The arguments we send to the `Get` method needs to be typed, so `dbus-send`
have its own syntax to handle that from the command line. Other programming
languages have their own ways of handling types. Python will for example
mostly do that automatically for you.

And just for reference, using `gdbus` and `qdbus` to do achieve the same.

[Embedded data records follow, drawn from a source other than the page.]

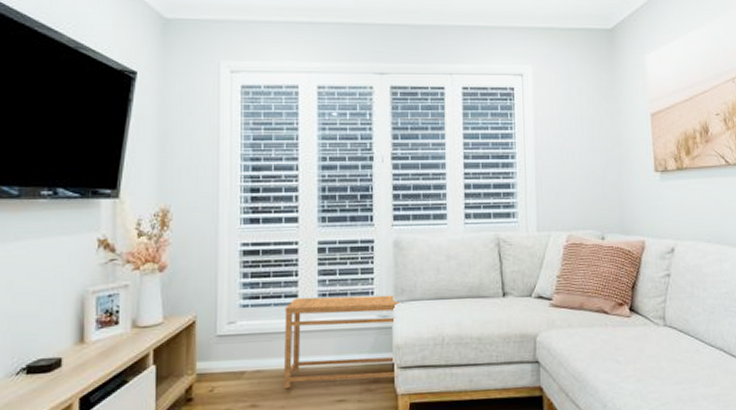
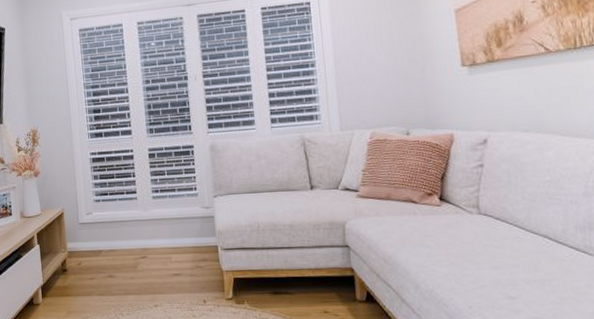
side table: present [283,295,399,388] -> none [127,190,221,264]

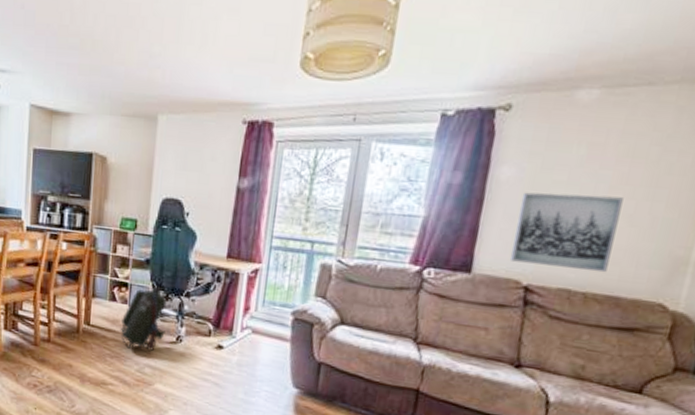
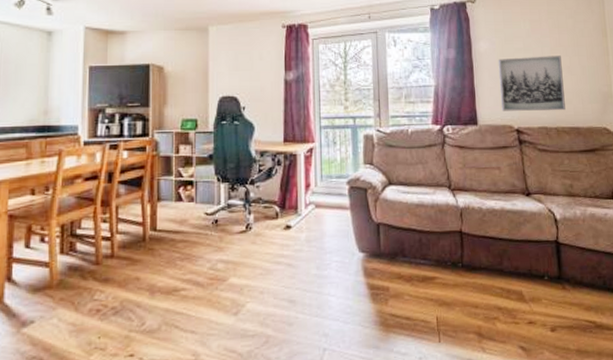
backpack: present [120,286,167,352] -> none [188,179,234,247]

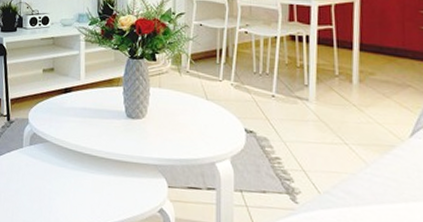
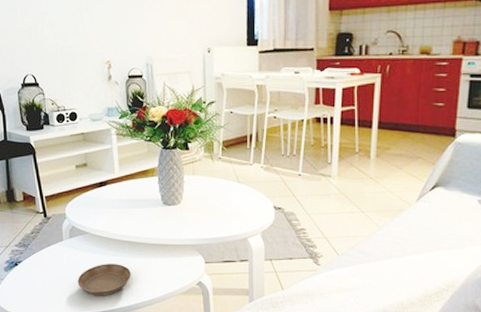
saucer: none [32,177,89,215] -> present [77,264,131,296]

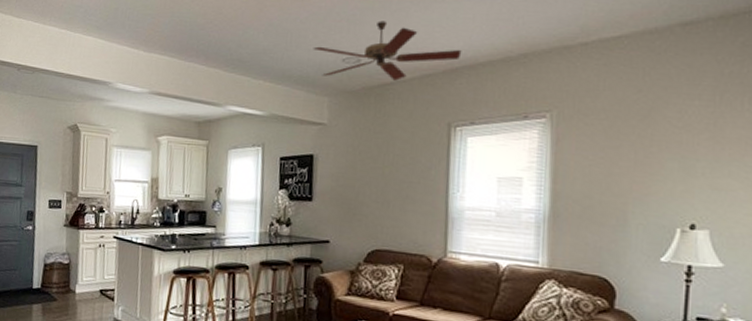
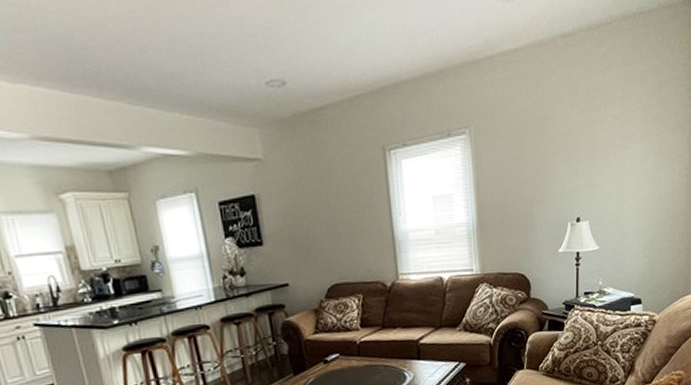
ceiling fan: present [313,21,462,81] -> none [230,35,385,105]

As
you can see by these examples, the arguments are considered to be strings by
default using these tools.

```
$ gdbus call --system --dest net.openvpn.v3.configuration \
             --object-path /net/openvpn/v3/configuration/2e356d14x6d51x4d16xbaf3x3d758626fc82 \
             --method org.freedesktop.DBus.Properties.Get net.openvpn.v3.configuration name
(<'Test config'>,)
$ qdbus --system net.openvpn.v3.configuration \
                 /net/openvpn/v3/configuration/23165540x6646x42bexb530x464bb8e2df67 \
                 org.freedesktop.DBus.Properties.Get "net.openvpn.v3.configuration" name
Test config
$
```

Conclusion
----------

To access a D-Bus object, you need to:

*   Connect to the proper bus (system or session)
*   Know which destination service you are targeting
*   Know which object you want to work with
*   Know which interface within that particular object you want to access

With these four areas covered, you have direct access to all the available
methods and properties inside any object on the D-Bus.

### Challenges

1.  Implement retrieving an object property using Python or another language
with D-Bus bindings available
2.  Try changing the `name` property of the configuration profile object.
    *   What happens? Try to do introspection on both the main configuration
        manager object and this specific configuration profile object.